2017年3月28日火曜日

娯楽と芸術

まず、エンタータインメント(娯楽)には大きく二種類あって、知性に訴えるものと感情に訴えるものがある。知性に訴えるものの中には、答えや結論が用意されているものとされていないものがある(たとえばミステリーvsドキュメンタリー)。感情に訴えるものの中には、喜びをもたらすものと哀しみをもたらすものと怒りをもたらすものがある。たとえば、勧善懲悪の物語は悪への「怒り」をエンターテインメントにしている。
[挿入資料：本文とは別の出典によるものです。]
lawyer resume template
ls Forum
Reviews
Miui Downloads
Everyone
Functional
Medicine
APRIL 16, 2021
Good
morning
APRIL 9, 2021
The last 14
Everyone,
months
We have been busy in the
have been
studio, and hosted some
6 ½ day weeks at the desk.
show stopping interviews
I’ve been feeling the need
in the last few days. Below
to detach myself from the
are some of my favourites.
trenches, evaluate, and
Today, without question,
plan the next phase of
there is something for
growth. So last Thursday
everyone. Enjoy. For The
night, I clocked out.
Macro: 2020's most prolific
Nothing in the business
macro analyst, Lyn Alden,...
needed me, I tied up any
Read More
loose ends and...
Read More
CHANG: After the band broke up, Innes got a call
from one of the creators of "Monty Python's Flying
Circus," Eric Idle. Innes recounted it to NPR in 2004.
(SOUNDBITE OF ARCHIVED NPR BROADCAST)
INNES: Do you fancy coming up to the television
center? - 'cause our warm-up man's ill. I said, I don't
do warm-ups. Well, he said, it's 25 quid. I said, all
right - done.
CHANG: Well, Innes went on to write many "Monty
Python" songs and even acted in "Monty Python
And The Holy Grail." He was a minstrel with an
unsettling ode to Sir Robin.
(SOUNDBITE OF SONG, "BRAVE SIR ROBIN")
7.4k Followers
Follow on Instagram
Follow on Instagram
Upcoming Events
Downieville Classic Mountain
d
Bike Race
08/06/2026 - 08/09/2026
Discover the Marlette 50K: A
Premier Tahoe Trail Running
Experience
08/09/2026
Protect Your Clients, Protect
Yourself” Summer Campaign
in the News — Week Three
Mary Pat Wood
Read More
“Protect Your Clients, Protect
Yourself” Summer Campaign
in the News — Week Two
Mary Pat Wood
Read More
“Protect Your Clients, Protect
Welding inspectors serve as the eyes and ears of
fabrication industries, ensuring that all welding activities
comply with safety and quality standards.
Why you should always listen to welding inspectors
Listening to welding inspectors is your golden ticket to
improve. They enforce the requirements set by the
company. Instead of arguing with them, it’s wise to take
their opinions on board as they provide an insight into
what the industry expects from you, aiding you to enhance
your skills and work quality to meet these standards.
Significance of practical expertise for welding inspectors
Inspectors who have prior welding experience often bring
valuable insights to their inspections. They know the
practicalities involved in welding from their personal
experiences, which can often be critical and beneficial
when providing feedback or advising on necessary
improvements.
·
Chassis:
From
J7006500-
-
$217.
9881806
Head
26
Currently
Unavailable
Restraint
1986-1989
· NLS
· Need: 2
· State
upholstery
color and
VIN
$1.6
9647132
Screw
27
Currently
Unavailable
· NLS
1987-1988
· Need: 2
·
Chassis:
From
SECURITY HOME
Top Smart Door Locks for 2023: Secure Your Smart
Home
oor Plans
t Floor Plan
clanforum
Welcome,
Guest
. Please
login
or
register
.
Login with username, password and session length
一般的に「喜怒哀楽」というからには「楽」もあるかというと、楽しいというのは固有の感情というより気分であり、喜びのトーンが支配的な雰囲気を指すことも多い。また、娯楽と芸術(アート)と呼ばれる分類について考えるなら、娯楽は一種のゲーム性が高く、鑑賞者が作品の虚構の中に参加するというかたちで「疑似的体験」を享受する。一方、芸術は鑑賞者が作品に対して内在的に関わるのではなく、作品に対峙してその美を味わう、つまり、外在的な「超越的体験」を享受する。そのため芸術鑑賞とは知的体験と感情的体験を融合したものとしての美的体験であるといえるだろう。